- What to produce
Scan the material below for the string "Заявителя", and copy every line where it shows up.

- Extracted material
·····
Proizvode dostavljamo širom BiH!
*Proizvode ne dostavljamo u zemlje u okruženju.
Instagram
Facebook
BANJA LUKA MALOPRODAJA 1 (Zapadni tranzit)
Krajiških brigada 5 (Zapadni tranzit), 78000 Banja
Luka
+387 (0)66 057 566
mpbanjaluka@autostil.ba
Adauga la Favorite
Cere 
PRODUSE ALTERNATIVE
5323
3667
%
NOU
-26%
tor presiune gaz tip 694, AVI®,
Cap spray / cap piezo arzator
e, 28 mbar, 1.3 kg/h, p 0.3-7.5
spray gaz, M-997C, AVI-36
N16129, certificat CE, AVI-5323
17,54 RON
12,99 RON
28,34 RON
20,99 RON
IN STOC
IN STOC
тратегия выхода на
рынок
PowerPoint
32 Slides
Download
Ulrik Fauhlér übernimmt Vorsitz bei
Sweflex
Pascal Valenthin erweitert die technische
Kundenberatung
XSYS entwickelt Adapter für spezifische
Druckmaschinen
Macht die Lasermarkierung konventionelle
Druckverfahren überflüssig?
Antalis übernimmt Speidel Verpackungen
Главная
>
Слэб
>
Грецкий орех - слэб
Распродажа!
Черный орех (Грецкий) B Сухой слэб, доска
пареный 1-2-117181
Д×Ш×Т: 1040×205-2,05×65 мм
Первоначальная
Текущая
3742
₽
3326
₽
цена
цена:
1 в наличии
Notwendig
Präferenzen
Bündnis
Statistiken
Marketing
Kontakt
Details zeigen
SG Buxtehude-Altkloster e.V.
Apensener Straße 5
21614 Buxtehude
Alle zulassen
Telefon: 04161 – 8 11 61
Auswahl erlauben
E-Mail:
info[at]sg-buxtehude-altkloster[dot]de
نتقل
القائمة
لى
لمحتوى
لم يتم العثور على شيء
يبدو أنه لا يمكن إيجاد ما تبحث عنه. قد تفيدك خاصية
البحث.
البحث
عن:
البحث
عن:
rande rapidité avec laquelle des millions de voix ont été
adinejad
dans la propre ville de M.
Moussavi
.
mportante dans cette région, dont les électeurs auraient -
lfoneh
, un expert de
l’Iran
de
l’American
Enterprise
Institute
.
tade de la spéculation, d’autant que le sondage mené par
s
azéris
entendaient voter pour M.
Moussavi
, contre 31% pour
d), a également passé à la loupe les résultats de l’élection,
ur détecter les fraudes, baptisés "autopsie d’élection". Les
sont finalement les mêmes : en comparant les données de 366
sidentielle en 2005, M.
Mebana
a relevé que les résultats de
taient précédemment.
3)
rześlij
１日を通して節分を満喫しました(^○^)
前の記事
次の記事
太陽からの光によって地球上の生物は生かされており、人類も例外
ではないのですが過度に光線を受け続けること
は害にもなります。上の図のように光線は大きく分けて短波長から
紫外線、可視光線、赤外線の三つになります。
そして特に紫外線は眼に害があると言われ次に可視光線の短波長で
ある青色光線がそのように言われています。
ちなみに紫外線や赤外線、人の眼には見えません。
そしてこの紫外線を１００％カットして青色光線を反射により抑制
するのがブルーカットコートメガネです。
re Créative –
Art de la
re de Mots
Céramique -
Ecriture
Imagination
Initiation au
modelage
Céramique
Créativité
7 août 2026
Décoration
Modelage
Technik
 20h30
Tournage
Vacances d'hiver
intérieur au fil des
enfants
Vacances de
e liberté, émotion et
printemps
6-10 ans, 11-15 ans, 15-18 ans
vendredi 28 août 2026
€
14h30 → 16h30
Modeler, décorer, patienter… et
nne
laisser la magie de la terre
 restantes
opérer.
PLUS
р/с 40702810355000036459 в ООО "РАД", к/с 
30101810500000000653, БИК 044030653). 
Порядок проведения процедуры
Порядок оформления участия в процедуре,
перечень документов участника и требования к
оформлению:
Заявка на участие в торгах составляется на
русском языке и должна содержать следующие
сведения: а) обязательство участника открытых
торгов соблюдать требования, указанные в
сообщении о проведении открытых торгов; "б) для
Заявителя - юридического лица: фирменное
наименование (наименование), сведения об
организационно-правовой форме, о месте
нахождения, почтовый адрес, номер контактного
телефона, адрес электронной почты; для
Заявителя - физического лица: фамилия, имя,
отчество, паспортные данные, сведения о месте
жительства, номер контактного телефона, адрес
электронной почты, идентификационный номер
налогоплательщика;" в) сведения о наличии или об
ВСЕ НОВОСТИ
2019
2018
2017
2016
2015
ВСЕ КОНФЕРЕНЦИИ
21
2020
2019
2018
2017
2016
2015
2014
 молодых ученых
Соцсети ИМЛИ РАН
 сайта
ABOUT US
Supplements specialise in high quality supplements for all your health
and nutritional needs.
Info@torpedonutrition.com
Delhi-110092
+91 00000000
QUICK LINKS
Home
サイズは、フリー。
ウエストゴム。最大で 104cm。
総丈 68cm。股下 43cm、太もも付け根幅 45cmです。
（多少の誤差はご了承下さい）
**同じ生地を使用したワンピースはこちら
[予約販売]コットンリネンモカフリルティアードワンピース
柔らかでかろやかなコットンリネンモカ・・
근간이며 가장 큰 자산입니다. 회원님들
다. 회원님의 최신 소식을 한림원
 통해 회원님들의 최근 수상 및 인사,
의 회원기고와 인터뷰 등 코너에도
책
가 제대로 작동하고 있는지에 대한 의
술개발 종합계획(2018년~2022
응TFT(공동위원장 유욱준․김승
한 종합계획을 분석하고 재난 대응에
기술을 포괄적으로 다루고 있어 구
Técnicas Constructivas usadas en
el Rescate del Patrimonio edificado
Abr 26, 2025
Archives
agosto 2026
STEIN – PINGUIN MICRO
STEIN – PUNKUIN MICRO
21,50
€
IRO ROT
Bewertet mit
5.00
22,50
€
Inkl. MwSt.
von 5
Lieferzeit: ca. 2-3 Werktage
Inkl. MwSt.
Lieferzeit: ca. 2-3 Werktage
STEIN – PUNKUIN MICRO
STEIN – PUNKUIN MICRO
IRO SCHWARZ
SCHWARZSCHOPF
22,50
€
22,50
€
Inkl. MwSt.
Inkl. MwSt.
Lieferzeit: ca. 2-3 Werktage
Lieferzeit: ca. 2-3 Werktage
·····
- Your response
Заявителя - юридического лица: фирменное
Заявителя - физического лица: фамилия, имя,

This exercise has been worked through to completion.